Die Aussage der Beschuldigten: Der Hauptangeklagte schweigt vorerst zu den Vorwürfen. "Wir werden uns äußern, aber noch nicht jetzt", erklärt sein Anwalt Wolfgang Ferner. Der 24-jährige Mitangeklagte bezieht aber Stellung. Spät am Abend habe er den Beschuldigten vor der Tür getroffen. "Er saß auf einer Bank und war klitschnass", erinnert sich der Freund. Jemand, vermutlich der 20-jährige Anzeigenerstatter, habe ihn mit einem Getränk begossen, nachdem er vom Angeklagten versehentlich angerempelt worden sei. "Nachdem wir ihn vor der Tür noch mal trafen und er Ärger suchte, sind wir gegangen. Ein Freund holte uns mit dem Auto ab." Plötzlich sei der 20-Jährige am Auto gewesen und habe gegen den Kotflügel getreten. Der Angeklagte sei dann sofort aus dem Wagen gesprungen und habe "ihn sich geschnappt." Er selbst habe aber keineswegs, wie behauptet, jemanden festgehalten, damit der Beschuldigte auf den Mann einschlagen oder gar treten konnte.

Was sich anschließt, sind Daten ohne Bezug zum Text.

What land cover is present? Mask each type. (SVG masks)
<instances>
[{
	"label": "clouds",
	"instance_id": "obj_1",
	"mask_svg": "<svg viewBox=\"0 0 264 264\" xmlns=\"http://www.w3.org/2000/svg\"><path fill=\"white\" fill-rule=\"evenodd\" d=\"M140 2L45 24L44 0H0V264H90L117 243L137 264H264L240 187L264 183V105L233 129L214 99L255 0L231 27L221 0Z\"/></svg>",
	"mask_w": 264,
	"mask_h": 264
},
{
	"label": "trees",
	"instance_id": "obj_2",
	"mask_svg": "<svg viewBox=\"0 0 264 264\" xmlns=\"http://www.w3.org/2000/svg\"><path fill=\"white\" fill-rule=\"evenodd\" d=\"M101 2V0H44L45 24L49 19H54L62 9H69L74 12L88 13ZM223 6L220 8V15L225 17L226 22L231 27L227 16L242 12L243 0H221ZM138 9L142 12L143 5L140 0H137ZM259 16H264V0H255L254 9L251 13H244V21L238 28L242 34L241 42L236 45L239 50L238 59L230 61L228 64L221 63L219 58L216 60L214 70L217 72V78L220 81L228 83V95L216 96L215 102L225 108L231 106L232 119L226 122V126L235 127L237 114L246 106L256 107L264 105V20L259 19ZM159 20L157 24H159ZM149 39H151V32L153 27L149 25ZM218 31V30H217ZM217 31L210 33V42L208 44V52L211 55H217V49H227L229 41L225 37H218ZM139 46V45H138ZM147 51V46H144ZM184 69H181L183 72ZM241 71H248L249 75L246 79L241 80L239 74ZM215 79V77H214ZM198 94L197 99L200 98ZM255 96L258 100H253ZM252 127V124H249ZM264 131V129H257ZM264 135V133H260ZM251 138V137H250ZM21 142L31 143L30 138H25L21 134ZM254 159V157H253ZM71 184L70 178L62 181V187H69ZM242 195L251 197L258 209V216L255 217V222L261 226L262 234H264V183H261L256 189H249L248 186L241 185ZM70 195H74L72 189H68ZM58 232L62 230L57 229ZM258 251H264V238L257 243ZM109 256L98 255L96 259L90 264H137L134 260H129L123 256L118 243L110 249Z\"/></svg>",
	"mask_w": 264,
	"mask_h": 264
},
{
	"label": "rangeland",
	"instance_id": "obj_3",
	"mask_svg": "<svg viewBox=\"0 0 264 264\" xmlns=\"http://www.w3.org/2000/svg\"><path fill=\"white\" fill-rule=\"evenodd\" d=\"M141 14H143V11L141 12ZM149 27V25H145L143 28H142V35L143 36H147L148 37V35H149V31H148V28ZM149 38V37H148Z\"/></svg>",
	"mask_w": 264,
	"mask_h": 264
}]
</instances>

Die Zeugen: Das 20-jährige mutmaßliche Opfer beschreibt die Situation vor dem Vorfall als gereizt und räumt ein, dass seine Gruppe im Tanzlokal durchaus etwas gepöbelt habe. An ein Getränk, das er dem vermeintlichen Gewalttäter über die Kleidung schüttete, kann er sich nicht erinnern. Er merkt aber an, dass er etwas getrunken habe: "Viel? Ach, normal, würde ich sagen. Ich hatte so zwischen zehn und 15 Whiskey-Cola." Im März hatte der Mann Anzeige erstattet, sie aber zur Überraschung der Polizei bald wieder zurückgezogen. Auf Nachfrage nach den Gründen erklärte er damals, der Angeklagte habe ihn gewarnt: "Geh zur Polizei, und du warst das letzte Mal bei der Polizei." Gegen den Beschuldigten wurde daraufhin Haftbefehl erlassen. Von einem Drohszenario will der 20-Jährige heute aber nichts mehr wissen. "Angst? Mehr oder weniger - ich hatte keine Lust auf Ärger."
Auch die Befragung von zehn weiteren Zeugen wirft in beiden Fällen mehr Fragen auf, als beantwortet werden. Zwar sind sich in Erinnerung an den Abend in Waxweiler alle einig, dass die Stimmung gereizt war, wer aber wen wann geschlagen hat und ob getreten wurde, darüber gehen die Meinungen auseinander. Auch zum Karnevalsvorfall herrscht kein Konsens. Man ist sich nicht einig, ob und wann der Angeklagte wen geschlagen, geschubst oder getreten hat.
Überraschender Gedächtnisverlust: Ein Zeuge erstaunt mit seiner Stellungnahme das gesamte Gericht: "Ich kann mich an den Abend nicht erinnern." Staatsanwalt, Richter und Verteidiger sind irritiert: "Aber sie hatten die Erinnerung noch bei ihrer polizeilichen Aussage einen Monat nach dem Vorfall?", fragt Richter Felix Heinemann. "Kann sein. Heute aber nicht mehr", sagt der Zeuge. Erst als er darauf hingewiesen wird, dass sein überraschender Gedächtnisverlust strafrechtliche Konsequenzen nach sich ziehen könne, lässt die temporäre Amnesie nach und die Erinnerungen kehren zurück.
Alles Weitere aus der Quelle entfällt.